Sachin, a new inning

F i r s t   i n n i n g

This is a story of the days a long time ago. Inspired by one of the journals that my dear late father maintained, I had a habit of noting down the scorecard of every cricket match that India played. For more popular series, I scribbled all the scores and details on my self-binded diaries. (In school days, there were plenty of papers left unused from the school notebooks after the final examinations at the end of each year. I used to rip them off and made diaries out of these leftovers. I found another great use of these papers in making songbooks and other journals.)

    Beside the match scores, I used to save the details of every inning that Sachin Tendulkar played—runs he scored, number of balls he faced, his strike rate in a particular match, his overall stats and so forth.

    But it’s been around three years I have stopped watching cricket completely. I think it was when the 20-20 matches got going but 20-20 was not the reason why I turned myself away from the TV. I don’t know where that person in me who grew up playing and worshipping cricket has gone. It’s hard to believe the passion I had once for cricket had just vanished into thin air. I watched several test matches that last for five full days!  We participated in plenty of ‘tournaments’ in and around Imphal. I was in Class 9 when I organized a cricket tournament for children single handedly at our local playground. But the thrill is gone now. The 2011 World Cup is just around the corner but it seems I have already written its obituary. And I feel no sad.

S e c o n d   i n n i n g

This is now. Sachin Tendulkar got his name from Sachin Dev Burman, the legendary Bolywood music director. But a news on SD Burman quite disturbed me the other day. Just read that he was born to a Manipuri princess (who was married to a Bengali king from Tripura.) He was a musician par excellence—Ok, fine but what agitates me is the question on our roots that arises from a perceived, shared belief and a royal lineage.

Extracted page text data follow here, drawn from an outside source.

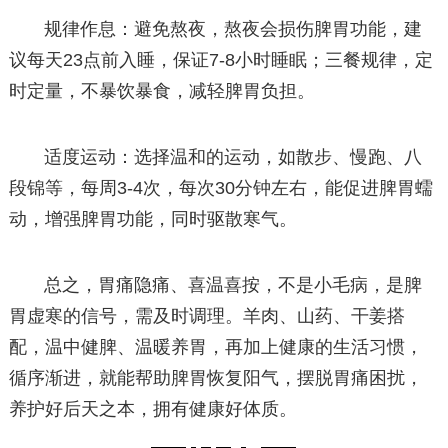
规律作息：避免熬夜，熬夜会损伤脾胃功能，建
议每天23点前入睡，保证7-8小时睡眠；三餐规律，定
时定量，不暴饮暴食，减轻脾胃负担。
适度运动：选择温和的运动，如散步、慢跑、八
段锦等，每周3-4次，每次30分钟左右，能促进脾胃蠕
动，增强脾胃功能，同时驱散寒气。
总之，胃痛隐痛、喜温喜按，不是小毛病，是脾
胃虚寒的信号，需及时调理。羊肉、山药、干姜搭
配，温中健脾、温暖养胃，再加上健康的生活习惯，
循序渐进，就能帮助脾胃恢复阳气，摆脱胃痛困扰，
养护好后天之本，拥有健康好体质。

    I have been firmly holding to my prejudice that we are different from the Hindus. Too arrogant and ignorant but I was born in a Hindu family with a Hindu name. (Please don’t tag me with a religion). I have also been brooking that our proselytization to this faith is one of the reasons why there is a big question on our identity today. And the resulting identity crisis wreaking havoc is common knowledge. But the news on SD Burman has evoked a new understanding of our society.

    Earlier the concept that the Shantidas Goswami-led missionary had hoodwinked the king of those days and had disarrayed the people’s thoughts made Hinduism so repulsive. Now it follows that the reality is as is: We are Hindus with thousands of ridiculous rites and rituals. Personal belief is another thing. I might go to a wedding wearing trousers, but it will create a rift if I wear it to my wedding. The harder I try to disconnect ourselves, the stronger the tie it is becoming. 

Seemingly there are also many people who are real Manipuris and real Hindus simultaneously. That’s what SD Burman covertly meant to me, though he was—in no way—a Manipuri.

    Yet we don’t live in monarchy anymore. Conversion is so easy but the change of ideology is not. That’s why this issue matters a lot. The rites and rituals mark our birth, continue till our death; and only a devoted priest, who chants Sanskrit in a Burmese accent, can count how many more we will have to take part in a lifetime. This womb-to-tomb brainwash helps connect us to an imagined Aryan narrative, while we do away with our roots, while we dig deeper down the religious and societal pits. There is also a rising tension between the valley dwellers and hills people in Manipur. It was not dirty politics, but religion that first sowed the seed for this social misadventure. 

Only a logical, positive leap of faith and holistic socioeconomic development, in fact, can get us rid of the problem now.

    There would be many Manipuris who I might put them off by my profane attack on their Hindu beliefs but I’m sure they will agree we were not in the Mahabharat. There was a Manipur in it, but it was the real Manipur located inside the mainland that was mentioned in the epic. Ours is a fake. Shakespeare’s wrong—there are so many things in a name. Time’s high, though, to go beyond the name and start a new inning for Manipur. Tabula rasa!

    The good news, which follows is that the choice is ours. The bad news is we are still caught in some primitive
—er, medieval-age— problems when people on other side of the world are mooting to send more animals to other planets. It is embarrassing that we are spending our time on this issue, but hopefully it is worth it. At the end of the day, we have to take the responsibility for ourselves: we have the freedom to create. And we have the freedom to destroy too.